Even Paleolithic artisans’ passion crafts — cave art, relief carvings, movable sculpture — were only some of their many artistic expressions. Hunting, survival craft, was also artform; focused on the discipline, early man expressed himself as he would in any other, artistically.
Casting a line with a rod isn’t much different than casting an idea with my pen, or I calculate a club at a foe.
It’ll land as true as edited.
~
Dry fly fishing the English chalk stream style as I do, I hunt. Stalking is as much an artistic expression as the efficient cast and its air mend. My line-tending hand as essential as my casting hand’s pointer finger. They play harmoniously, melodic.
Quiet is a pursuit.
Hushed, damn near my only posture. Through currents and over rocks I move securely, as aware of branches close overhead as the deep pool three feet off my lead foot.
Semper Paratus.
I am free.
~
Amid all the bitching attesting increasingly crowded waterways, challenged fish populations, and man’s interventions, remains our freedom of focus. Regard it as more valuable than time. Focus is harder to attain, being earned not given, and maddeningly more complex to invest.

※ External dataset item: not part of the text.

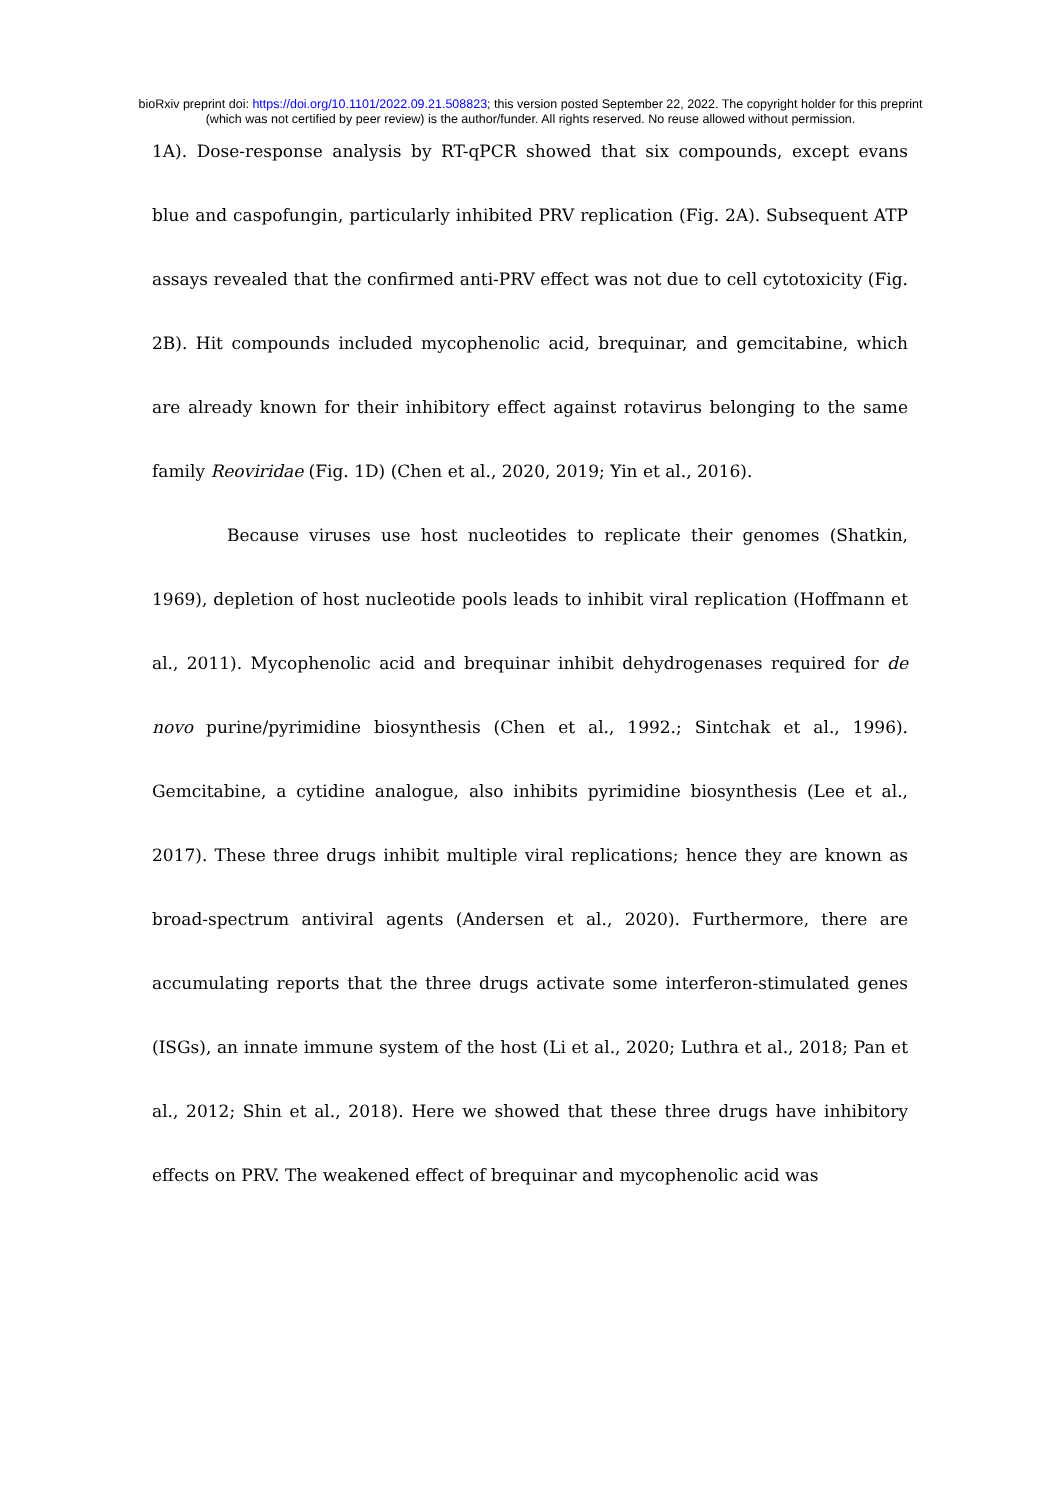bioRxiv preprint doi: https://doi.org/10.1101/2022.09.21.508823; this version posted September 22, 2022. The copyright holder for this preprint
(which was not certified by peer review) is the author/funder. All rights reserved. No reuse allowed without permission.
1A). Dose-response analysis by RT-qPCR showed that six compounds, except evans blue and caspofungin, particularly inhibited PRV replication (Fig. 2A). Subsequent ATP assays revealed that the confirmed anti-PRV effect was not due to cell cytotoxicity (Fig. 2B). Hit compounds included mycophenolic acid, brequinar, and gemcitabine, which are already known for their inhibitory effect against rotavirus belonging to the same family Reoviridae (Fig. 1D) (Chen et al., 2020, 2019; Yin et al., 2016).
Because viruses use host nucleotides to replicate their genomes (Shatkin, 1969), depletion of host nucleotide pools leads to inhibit viral replication (Hoffmann et al., 2011). Mycophenolic acid and brequinar inhibit dehydrogenases required for de novo purine/pyrimidine biosynthesis (Chen et al., 1992.; Sintchak et al., 1996). Gemcitabine, a cytidine analogue, also inhibits pyrimidine biosynthesis (Lee et al., 2017). These three drugs inhibit multiple viral replications; hence they are known as broad-spectrum antiviral agents (Andersen et al., 2020). Furthermore, there are accumulating reports that the three drugs activate some interferon-stimulated genes (ISGs), an innate immune system of the host (Li et al., 2020; Luthra et al., 2018; Pan et al., 2012; Shin et al., 2018). Here we showed that these three drugs have inhibitory effects on PRV. The weakened effect of brequinar and mycophenolic acid was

Managing our focus, we choose where and how we cast it. Competition for the bounty, we discern as beings as elemental to the bounty as the flora, fauna and funga found nearby. Superseding logic our insight trumpets these hunter-gatherers’ inborn goodness.
Despite the Woes we choose what we engage.
Some clarity from a transcendentalist’s perspective:
“Transcendent” spiritual experiences won’t spring from an outward, bygone, or future source.
They live in our “self,” manifestable in any moment. In those moments our mind illuminates the common features of its surroundings with potency, beauty, and interconnectedness.”
See?
To engage transcendent experiences, we’ll have to transcend the moment, managing ourselves.
Manage to transcend it.
Won’t you?
by Greg DuBose essayist, lyrical poet, creative director, lives in the American West. He is husband, father, grandfather, kind.
Remembering John Gierach. Man. Transcendent.